§ INSTRUCTION:
A faithful copy of all the entries is required, with no pictures in it.
*** Opening of WORKING DATA ***
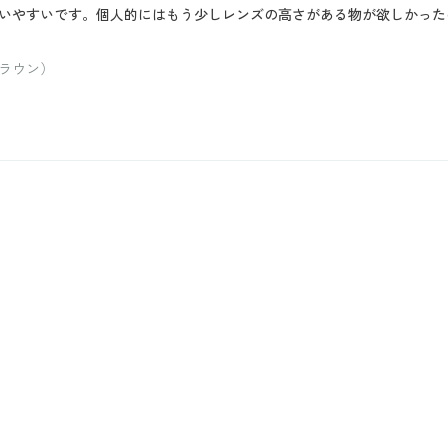
いやすいです。個人的にはもう少しレンズの高さがある物が欲しかった
ラウン）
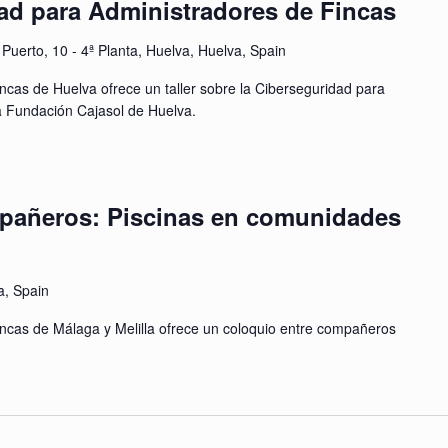
dad para Administradores de Fincas
 Puerto, 10 - 4ª Planta, Huelva, Huelva, Spain
ncas de Huelva ofrece un taller sobre la Ciberseguridad para
la Fundación Cajasol de Huelva.
pañeros: Piscinas en comunidades
a, Spain
incas de Málaga y Melilla ofrece un coloquio entre compañeros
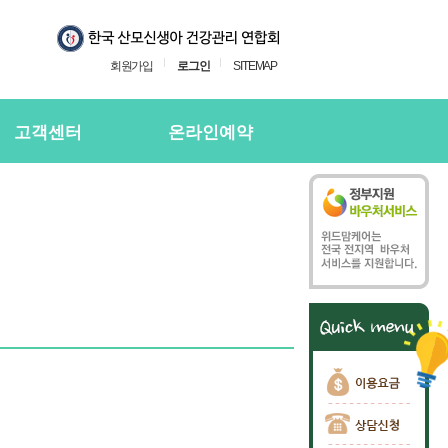
회원가입
로그인
SITEMAP
고객센터
온라인예약
지사항
온라인예약
의하기
온라인 예약확인
용후기
주하는질문
담신청
담신청 확인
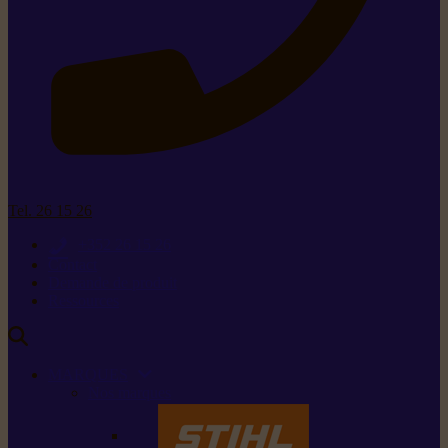
Tel. 26 15 26
+352 26 15 26
Contact
Demande de produit
Ressources
MARQUES
Nos marques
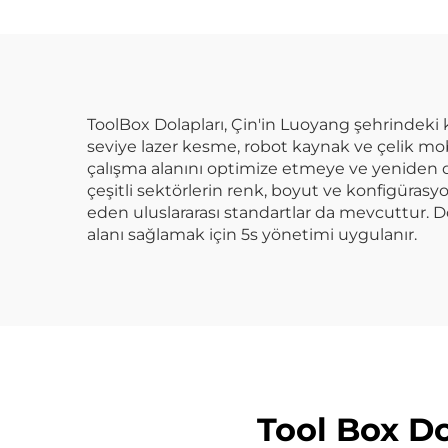
Sistemi Metal
Çe
Katlanır Raflar
ToolBox Dolapları, Çin'in Luoyang şehrindeki k
seviye lazer kesme, robot kaynak ve çelik mo
çalışma alanını optimize etmeye ve yeniden d
çeşitli sektörlerin renk, boyut ve konfigürasyon
eden uluslararası standartlar da mevcuttur. Do
alanı sağlamak için 5s yönetimi uygulanır.
Tool Box Do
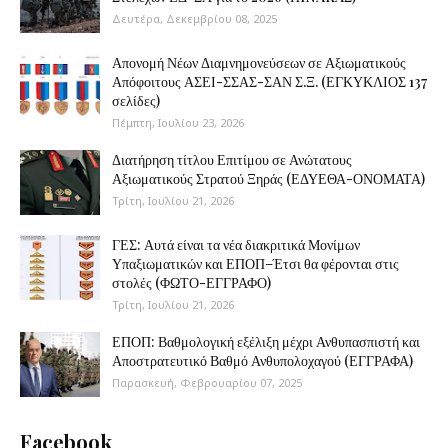
Δευτέρα, Δεκεμβρίου 08, 2025
Απονομή Νέων Διαμνημονεύσεων σε Αξιωματικούς
Απόφοιτους ΑΣΕΙ-ΣΣΑΣ-ΣΑΝ Σ.Ξ. (ΕΓΚΥΚΛΙΟΣ 137
σελίδες)
Πέμπτη, Ιουλίου 23, 2026
Διατήρηση τίτλου Επιτίμου σε Ανώτατους
Αξιωματικούς Στρατού Ξηράς (ΕΔΥΕΘΑ-ΟΝΟΜΑΤΑ)
Τρίτη, Ιουλίου 21, 2026
ΓΕΣ: Αυτά είναι τα νέα διακριτικά Μονίμων
Υπαξιωματικών και ΕΠΟΠ–Έτσι θα φέρονται στις
στολές (ΦΩΤΟ-ΕΓΓΡΑΦΟ)
Τρίτη, Ιουλίου 21, 2026
ΕΠΟΠ: Βαθμολογική εξέλιξη μέχρι Ανθυπασπιστή και
Αποστρατευτικό Βαθμό Ανθυπολοχαγού (ΕΓΓΡΑΦΑ)
Παρασκευή, Φεβρουαρίου 07, 2025
Facebook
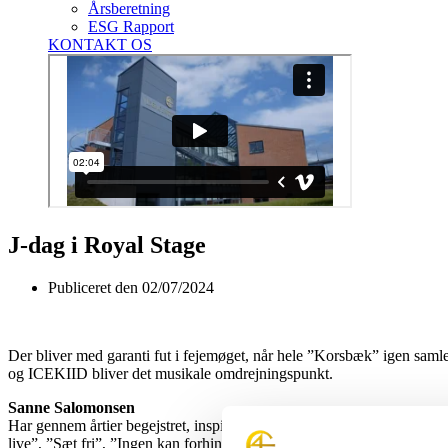
Årsberetning
ESG Rapport
KONTAKT OS
J-dag i Royal Stage
Publiceret den
02/07/2024
Der bliver med garanti fut i fejemøget, når hele ”Korsbæk” igen samle
og ICEKIID bliver det musikale omdrejningspunkt.
Sanne Salomonsen
Har gennem årtier begejstret, inspireret og rørt danskerne. Hun fejrer
live”, ”Sæt fri”, ”Ingen kan forhindre” og ”Tænk på mig”.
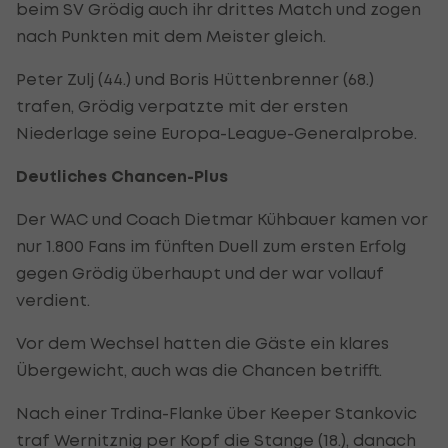
beim SV Grödig auch ihr drittes Match und zogen
nach Punkten mit dem Meister gleich.
Peter Zulj (44.) und Boris Hüttenbrenner (68.)
trafen, Grödig verpatzte mit der ersten
Niederlage seine Europa-League-Generalprobe.
Deutliches Chancen-Plus
Der WAC und Coach Dietmar Kühbauer kamen vor
nur 1.800 Fans im fünften Duell zum ersten Erfolg
gegen Grödig überhaupt und der war vollauf
verdient.
Vor dem Wechsel hatten die Gäste ein klares
Übergewicht, auch was die Chancen betrifft.
Nach einer Trdina-Flanke über Keeper Stankovic
traf Wernitznig per Kopf die Stange (18.), danach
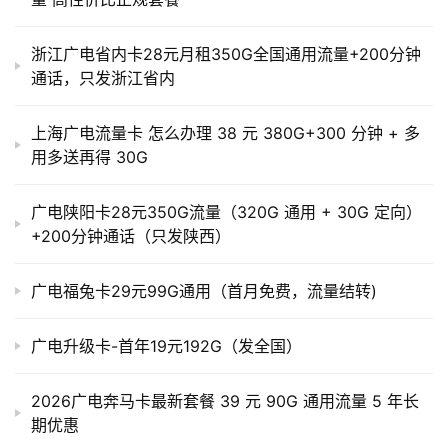
浙江广电省内卡28元月租350G全国通用流量+200分钟
通话，只发浙江省内
上海广电流量卡 怎么办理 38 元 380G+300 分钟 + 多
用多送再得 30G
广电陕阳卡28元350G流量（320G 通用 + 30G 定向）
+200分钟通话（只发陕西）
广电福兔卡29元99G通用（首月免费，流量结转)
广电升级卡-首年19元192G（发全国）
2026广电奔马卡最新套餐 39 元 90G 通用流量 5 年长
期优惠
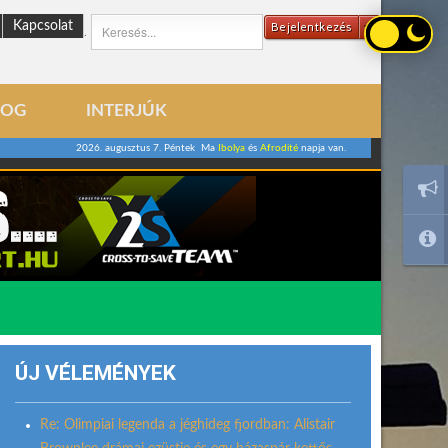
Kapcsolat
Bejelentkezés
.
LOG
INTERJÚK
2026. augusztus 7. Péntek Ma
Ibolya
és
Afrodité
napja van.
ÚJ VÉLEMÉNYEK
Re: Olimpiai legenda a jéghideg fjordban: Alistair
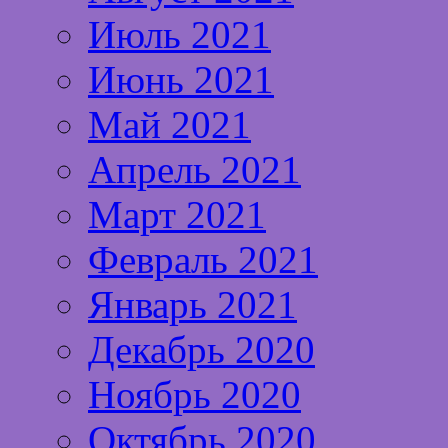
Июль 2021
Июнь 2021
Май 2021
Апрель 2021
Март 2021
Февраль 2021
Январь 2021
Декабрь 2020
Ноябрь 2020
Октябрь 2020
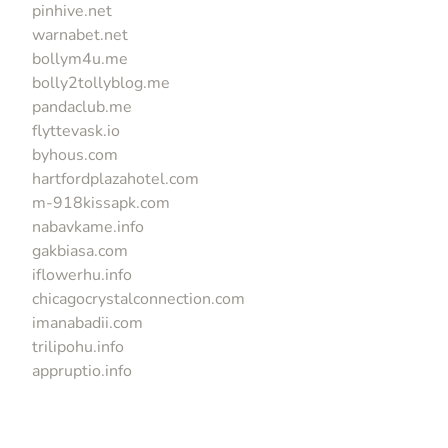
pinhive.net
warnabet.net
bollym4u.me
bolly2tollyblog.me
pandaclub.me
flyttevask.io
byhous.com
hartfordplazahotel.com
m-918kissapk.com
nabavkame.info
gakbiasa.com
iflowerhu.info
chicagocrystalconnection.com
imanabadii.com
trilipohu.info
appruptio.info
*** Close of WORKING DATA ***
§ TASK SOLUTION:
いやすいです。個人的にはもう少しレンズの高さがある物が欲しかった
ラウン）
dad para Administradores de Fincas
 Puerto, 10 - 4ª Planta, Huelva, Huelva, Spain
ncas de Huelva ofrece un taller sobre la Ciberseguridad para
la Fundación Cajasol de Huelva.
pañeros: Piscinas en comunidades
a, Spain
incas de Málaga y Melilla ofrece un coloquio entre compañeros
회원가입
로그인
SITEMAP
고객센터
온라인예약
지사항
온라인예약
의하기
온라인 예약확인
용후기
주하는질문
담신청
담신청 확인
Tel. 26 15 26
+352 26 15 26
Contact
Demande de produit
Ressources
MARQUES
Nos marques
Sistemi Metal
Çe
Katlanır Raflar
ToolBox Dolapları, Çin'in Luoyang şehrindeki k
seviye lazer kesme, robot kaynak ve çelik mo
çalışma alanını optimize etmeye ve yeniden d
çeşitli sektörlerin renk, boyut ve konfigürasyon
eden uluslararası standartlar da mevcuttur. Do
alanı sağlamak için 5s yönetimi uygulanır.
Tool Box Do
Δευτέρα, Δεκεμβρίου 08, 2025
Απονομή Νέων Διαμνημονεύσεων σε Αξιωματικούς
Απόφοιτους ΑΣΕΙ-ΣΣΑΣ-ΣΑΝ Σ.Ξ. (ΕΓΚΥΚΛΙΟΣ 137
σελίδες)
Πέμπτη, Ιουλίου 23, 2026
Διατήρηση τίτλου Επιτίμου σε Ανώτατους
Αξιωματικούς Στρατού Ξηράς (ΕΔΥΕΘΑ-ΟΝΟΜΑΤΑ)
Τρίτη, Ιουλίου 21, 2026
ΓΕΣ: Αυτά είναι τα νέα διακριτικά Μονίμων
Υπαξιωματικών και ΕΠΟΠ–Έτσι θα φέρονται στις
στολές (ΦΩΤΟ-ΕΓΓΡΑΦΟ)
Τρίτη, Ιουλίου 21, 2026
ΕΠΟΠ: Βαθμολογική εξέλιξη μέχρι Ανθυπασπιστή και
Αποστρατευτικό Βαθμό Ανθυπολοχαγού (ΕΓΓΡΑΦΑ)
Παρασκευή, Φεβρουαρίου 07, 2025
Facebook
Årsberetning
ESG Rapport
KONTAKT OS
J-dag i Royal Stage
Publiceret den
02/07/2024
Der bliver med garanti fut i fejemøget, når hele ”Korsbæk” igen samle
og ICEKIID bliver det musikale omdrejningspunkt.
Sanne Salomonsen
Har gennem årtier begejstret, inspireret og rørt danskerne. Hun fejrer
live”, ”Sæt fri”, ”Ingen kan forhindre” og ”Tænk på mig”.
beim SV Grödig auch ihr drittes Match und zogen
nach Punkten mit dem Meister gleich.
Peter Zulj (44.) und Boris Hüttenbrenner (68.)
trafen, Grödig verpatzte mit der ersten
Niederlage seine Europa-League-Generalprobe.
Deutliches Chancen-Plus
Der WAC und Coach Dietmar Kühbauer kamen vor
nur 1.800 Fans im fünften Duell zum ersten Erfolg
gegen Grödig überhaupt und der war vollauf
verdient.
Vor dem Wechsel hatten die Gäste ein klares
Übergewicht, auch was die Chancen betrifft.
Nach einer Trdina-Flanke über Keeper Stankovic
traf Wernitznig per Kopf die Stange (18.), danach
浙江广电省内卡28元月租350G全国通用流量+200分钟
通话，只发浙江省内
上海广电流量卡 怎么办理 38 元 380G+300 分钟 + 多
用多送再得 30G
广电陕阳卡28元350G流量（320G 通用 + 30G 定向）
+200分钟通话（只发陕西）
广电福兔卡29元99G通用（首月免费，流量结转)
广电升级卡-首年19元192G（发全国）
2026广电奔马卡最新套餐 39 元 90G 通用流量 5 年长
期优惠
Kapcsolat
Bejelentkezés
.
LOG
INTERJÚK
2026. augusztus 7. Péntek Ma
Ibolya
és
Afrodité
napja van.
ÚJ VÉLEMÉNYEK
Re: Olimpiai legenda a jéghideg fjordban: Alistair
Июль 2021
Июнь 2021
Май 2021
Апрель 2021
Март 2021
Февраль 2021
Январь 2021
Декабрь 2020
Ноябрь 2020
Октябрь 2020
pinhive.net
warnabet.net
bollym4u.me
bolly2tollyblog.me
pandaclub.me
flyttevask.io
byhous.com
hartfordplazahotel.com
m-918kissapk.com
nabavkame.info
gakbiasa.com
iflowerhu.info
chicagocrystalconnection.com
imanabadii.com
trilipohu.info
appruptio.info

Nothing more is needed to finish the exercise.